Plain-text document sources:
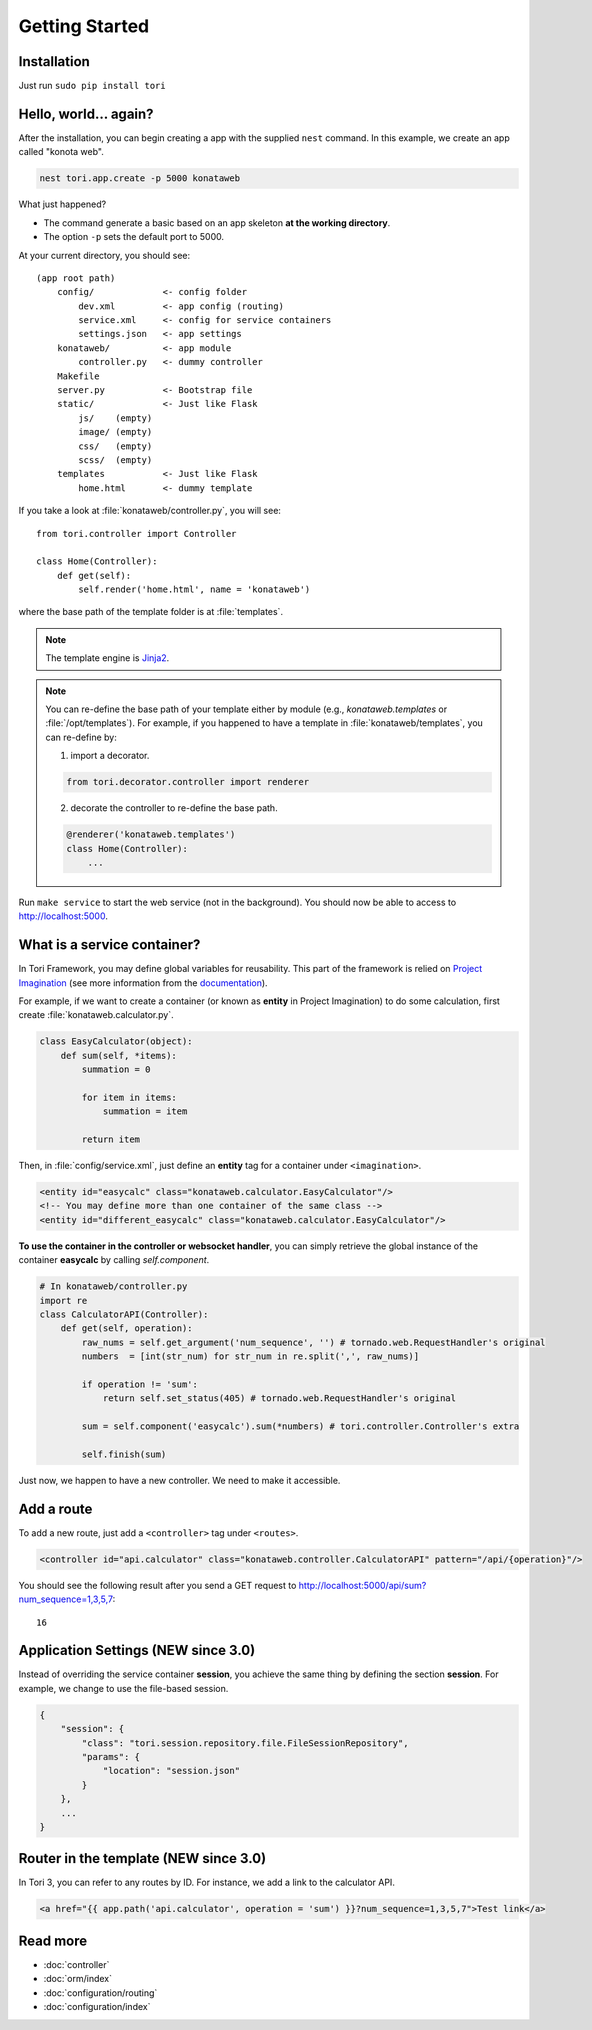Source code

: Getting Started
***************

Installation
============

Just run ``sudo pip install tori``

Hello, world... again?
======================

After the installation, you can begin creating a app with the supplied ``nest``
command. In this example, we create an app called "konota web".

.. code-block:: bash

    nest tori.app.create -p 5000 konataweb

What just happened?

- The command generate a basic based on an app skeleton **at the working directory**.
- The option ``-p`` sets the default port to 5000.

At your current directory, you should see::

    (app root path)
        config/             <- config folder
            dev.xml         <- app config (routing)
            service.xml     <- config for service containers
            settings.json   <- app settings
        konataweb/          <- app module
            controller.py   <- dummy controller
        Makefile
        server.py           <- Bootstrap file
        static/             <- Just like Flask
            js/    (empty)
            image/ (empty)
            css/   (empty)
            scss/  (empty)
        templates           <- Just like Flask
            home.html       <- dummy template

If you take a look at :file:`konataweb/controller.py`, you will see::

    from tori.controller import Controller

    class Home(Controller):
        def get(self):
            self.render('home.html', name = 'konataweb')

where the base path of the template folder is at :file:`templates`.

.. note::

    The template engine is `Jinja2 <http://jinja.pocoo.org>`_.

.. note::

    You can re-define the base path of your template either by module (e.g.,
    `konataweb.templates` or :file:`/opt/templates`). For example, if you happened
    to have a template in :file:`konataweb/templates`, you can re-define by:

    1. import a decorator.

    .. code-block:: python

        from tori.decorator.controller import renderer

    2. decorate the controller to re-define the base path.

    .. code-block:: python

        @renderer('konataweb.templates')
        class Home(Controller):
            ...

Run ``make service`` to start the web service (not in the background). You should
now be able to access to http://localhost:5000.

What is a service container?
============================

In Tori Framework, you may define global variables for reusability. This part of
the framework is relied on `Project Imagination <https://github.com/shiroyuki/Imagination>`_
(see more information from the `documentation <http://imagination.readthedocs.org/en/latest/getting_started.html>`_).

For example, if we want to create a container (or known as **entity** in Project
Imagination) to do some calculation, first create :file:`konataweb.calculator.py`.

.. code-block:: python

    class EasyCalculator(object):
        def sum(self, *items):
            summation = 0

            for item in items:
                summation = item

            return item

Then, in :file:`config/service.xml`, just define an **entity** tag for a container
under ``<imagination>``.

.. code-block:: xml

    <entity id="easycalc" class="konataweb.calculator.EasyCalculator"/>
    <!-- You may define more than one container of the same class -->
    <entity id="different_easycalc" class="konataweb.calculator.EasyCalculator"/>

**To use the container in the controller or websocket handler**, you can simply
retrieve the global instance of the container **easycalc** by calling `self.component`.

.. code-block:: python

    # In konataweb/controller.py
    import re
    class CalculatorAPI(Controller):
        def get(self, operation):
            raw_nums = self.get_argument('num_sequence', '') # tornado.web.RequestHandler's original
            numbers  = [int(str_num) for str_num in re.split(',', raw_nums)]

            if operation != 'sum':
                return self.set_status(405) # tornado.web.RequestHandler's original

            sum = self.component('easycalc').sum(*numbers) # tori.controller.Controller's extra

            self.finish(sum)

Just now, we happen to have a new controller. We need to make it accessible.

Add a route
===========

To add a new route, just add a ``<controller>`` tag under ``<routes>``.

.. code-block:: xml

    <controller id="api.calculator" class="konataweb.controller.CalculatorAPI" pattern="/api/{operation}"/>

You should see the following result after you send a GET request to http://localhost:5000/api/sum?num_sequence=1,3,5,7::

    16

Application Settings (NEW since 3.0)
====================================

Instead of overriding the service container **session**, you achieve the same
thing by defining the section **session**. For example, we change to use the
file-based session.

.. code-block:: javascript

    {
        "session": {
            "class": "tori.session.repository.file.FileSessionRepository",
            "params": {
                "location": "session.json"
            }
        },
        ...
    }

Router in the template (NEW since 3.0)
======================================

In Tori 3, you can refer to any routes by ID. For instance, we add a link to the
calculator API.

.. code-block:: django

    <a href="{{ app.path('api.calculator', operation = 'sum') }}?num_sequence=1,3,5,7">Test link</a>

Read more
=========

- :doc:`controller`
- :doc:`orm/index`
- :doc:`configuration/routing`
- :doc:`configuration/index`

About this exercise: Identify each line in the records above containing the word "CalculatorAPI"; copy those lines.

Answer to this problem:
    class CalculatorAPI(Controller):
    <controller id="api.calculator" class="konataweb.controller.CalculatorAPI" pattern="/api/{operation}"/>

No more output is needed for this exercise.